Dallas Buyers Club (2013)

Differing from the aforementioned Pride films, this one’s lead character is a “vocally homophobic antihero” (Peter Debruge, Variety). Matthew McConaughey portrays Ron Woodroof, who gets diagnosed with AIDS. One individual who tries to help him is a transgender AIDS patient (Jared Leto).

Debruge believes viewers will likely “recognize Woodroof’s knee-jerk bigotry as uncool. And thus, the film manages to educate without ever feeling didactic, and to entertain in the face of what would, to any other character, seem like a grim life sentence.”

David EdelsteinNew York Magazine: “It’s difficult to talk about the beauty of Leto’s performance, because he just, well, is. The transformation is so complete—­physically and vocally—that it’s hard to believe he could ever be anything else. Rayon (née Raymond) is high on being Rayon, to the point where you sometimes forget that he’s dying, too.”

Mar 26

“Kissing Jessica Stein”: A Film That Depicts Sexual Fluidity

One film I can recommend that depicts themes regarding sexual fluidity (see yesterday’s post on this topic) is romantic comedy Kissing Jessica Stein (2001). As aptly described by IMDB: “A woman searching for the perfect man instead discovers the perfect woman.”

Although neither has been sexually involved with a woman previously, Helen (Heather Juergensen) identifies as bisexual and is the more adventurous one, while the previously “straight” Jessica (Jennifer Westfeldt) faces more challenges as their relationship progresses.

You might think therapy would help Jessica—but here’s a salient and telling snippet related to her use of it:

Helen: What does your therapist say about all of this?

Jessica: Oh, I could never tell my therapist.

Helen: Why not?

Jessica: Because it’s private.

Watch the Kissing Jessica Stein trailer below:

A significant snag along the way for Jessica is her fear of telling her mom (Tovah Feldshuh) whom it is that she’s dating.
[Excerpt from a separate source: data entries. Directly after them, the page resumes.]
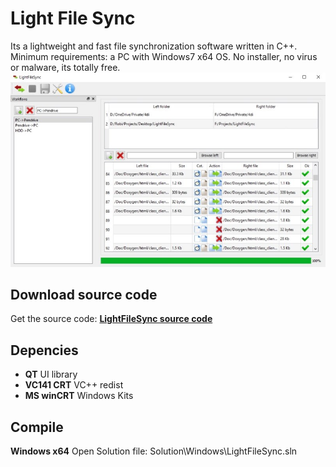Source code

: Light File Sync
===============
Its a lightweight and fast file synchronization software written in C++. Minimum requirements: a PC with Windows7 x64 OS. No installer, no virus or malware, its totally free.
![alt tag](Doc/Doxygen/Res/LFSSync.jpg)

Download source code
--------------------
Get the source code: <a target="_blank" href="https://github.com/4dillusions/LightFileSync/archive/master.zip"><b>LightFileSync source code</b></a>

Depencies
---------
<ul>
<li><b>QT</b> UI library</li>
<li><b>VC141 CRT</b> VC++ redist</li>
<li><b>MS winCRT</b> Windows Kits</li>
</ul>

Compile
-------
<b>Windows x64</b> Open Solution file: Solution\Windows\LightFileSync.sln
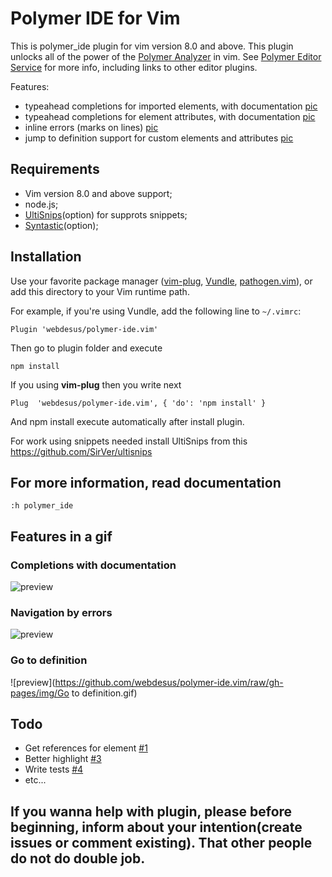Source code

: # Polymer IDE for Vim 

This is polymer_ide plugin for vim version 8.0 and above. This plugin unlocks all of the power of the [Polymer Analyzer](https://github.com/Polymer/polymer-analyzer) in vim. See [Polymer Editor Service](https://github.com/Polymer/polymer-editor-service) for more info, including links to other editor plugins.

Features:

 * typeahead completions for imported elements, with documentation [pic](#Completions_with_documentation)
 * typeahead completions for element attributes, with documentation [pic](#Completions_with_documentation)
 * inline errors (marks on lines) [pic](#Navigation_by_errors)
 * jump to definition support for custom elements and attributes [pic](#Go_to_definition)

## Requirements

 * Vim version 8.0 and above support;
 * node.js; 
 * [UltiSnips](https://github.com/SirVer/ultisnips)(option) for supprots snippets;
 * [Syntastic](https://github.com/vim-syntastic/syntastic)(option); 
 
## Installation

Use your favorite package manager
([vim-plug](https://github.com/junegunn/vim-plug),
[Vundle](https://github.com/VundleVim/Vundle.vim),
[pathogen.vim](https://github.com/tpope/vim-pathogen)),
or add this directory to your Vim runtime path.

For example, if you're using Vundle, add the following line to `~/.vimrc`:

```
Plugin 'webdesus/polymer-ide.vim'
```
Then go to plugin folder and execute 
```
npm install
```

If you using **vim-plug** then you write next
```
Plug  'webdesus/polymer-ide.vim', { 'do': 'npm install' }
``` 
And npm install execute automatically after install plugin.

For work using snippets needed install UltiSnips from this https://github.com/SirVer/ultisnips
  
## For more information, read documentation

```
:h polymer_ide
```
## Features in a gif

### <a name="Completions_with_documentation"></a> Completions with documentation 
![preview](https://github.com/webdesus/polymer-ide.vim/raw/gh-pages/img/Completions.gif)

### <a name="Navigation_by_errors"></a> Navigation by errors 
![preview](https://github.com/webdesus/polymer-ide.vim/raw/gh-pages/img/Errors.gif)

### <a name="Go_to_definition"></a> Go to definition 
![preview](https://github.com/webdesus/polymer-ide.vim/raw/gh-pages/img/Go to definition.gif)

## Todo

 * Get references for element [#1](https://github.com/webdesus/polymer-ide.vim/issues/1)
 * Better highlight [#3](https://github.com/webdesus/polymer-ide.vim/issues/3)
 * Write tests [#4](https://github.com/webdesus/polymer-ide.vim/issues/4)
 * etc...

## If you wanna help with plugin, please before beginning, inform about your intention(create issues or comment existing). That other people do not do double job.
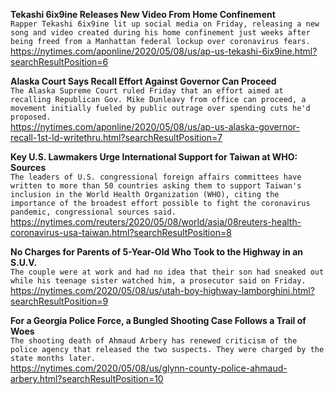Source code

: **Tekashi 6ix9ine Releases New Video From Home Confinement**\
`Rapper Tekashi 6ix9ine lit up social media on Friday, releasing a new song and video created during his home confinement just weeks after being freed from a Manhattan federal lockup over coronavirus fears.`\
https://nytimes.com/aponline/2020/05/08/us/ap-us-tekashi-6ix9ine.html?searchResultPosition=6

**Alaska Court Says Recall Effort Against Governor Can Proceed**\
`The Alaska Supreme Court ruled Friday that an effort aimed at recalling Republican Gov. Mike Dunleavy from office can proceed, a movement initially fueled by public outrage over spending cuts he'd proposed. `\
https://nytimes.com/aponline/2020/05/08/us/ap-us-alaska-governor-recall-1st-ld-writethru.html?searchResultPosition=7

**Key U.S. Lawmakers Urge International Support for Taiwan at WHO: Sources**\
`The leaders of U.S. congressional foreign affairs committees have written to more than 50 countries asking them to support Taiwan's inclusion in the World Health Organization (WHO), citing the importance of the broadest effort possible to fight the coronavirus pandemic, congressional sources said.`\
https://nytimes.com/reuters/2020/05/08/world/asia/08reuters-health-coronavirus-usa-taiwan.html?searchResultPosition=8

**No Charges for Parents of 5-Year-Old Who Took to the Highway in an S.U.V.**\
`The couple were at work and had no idea that their son had sneaked out while his teenage sister watched him, a prosecutor said on Friday.`\
https://nytimes.com/2020/05/08/us/utah-boy-highway-lamborghini.html?searchResultPosition=9

**For a Georgia Police Force, a Bungled Shooting Case Follows a Trail of Woes**\
`The shooting death of Ahmaud Arbery has renewed criticism of the police agency that released the two suspects. They were charged by the state months later.`\
https://nytimes.com/2020/05/08/us/glynn-county-police-ahmaud-arbery.html?searchResultPosition=10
One of the highlights of the movie, actually, is the kind of surprising way her mom does deal with it.

One of the lowlights (in terms of emotional response) for many is the realization by Helen that the relationship comes to mean different things to each of the two women. After Ellen reviewer Sarah Warn posits that viewers who accept sexual fluidity as a valid phenomenon will perceive this turning point differently than others.

From Wikipedia: “In the book Sexual Fluidity: Understanding Women’s Love and DesireLisa M. Diamond cites the film as a notable example of female sexual fluidity in popular culture, writing that it “depicts a lesbian becoming involved with a man, contrary to the more widespread depictions of heterosexual women becoming involved in same-sex relationships’.”

On the other hand, not everyone can tolerate the fluidity. As one of the film’s creators, Heather Juergensen, has stated (Women’s ENews), “On the extreme right and the extreme left there seems to be kind of a ‘gay means this and straight means this,’” Juergensen says. “There’s less of an acceptance of fluidity certainly and even just exploring. It might be that the questioning aspect of that community is the ‘new gay,’ if you will–the new oppressed sub-segment.”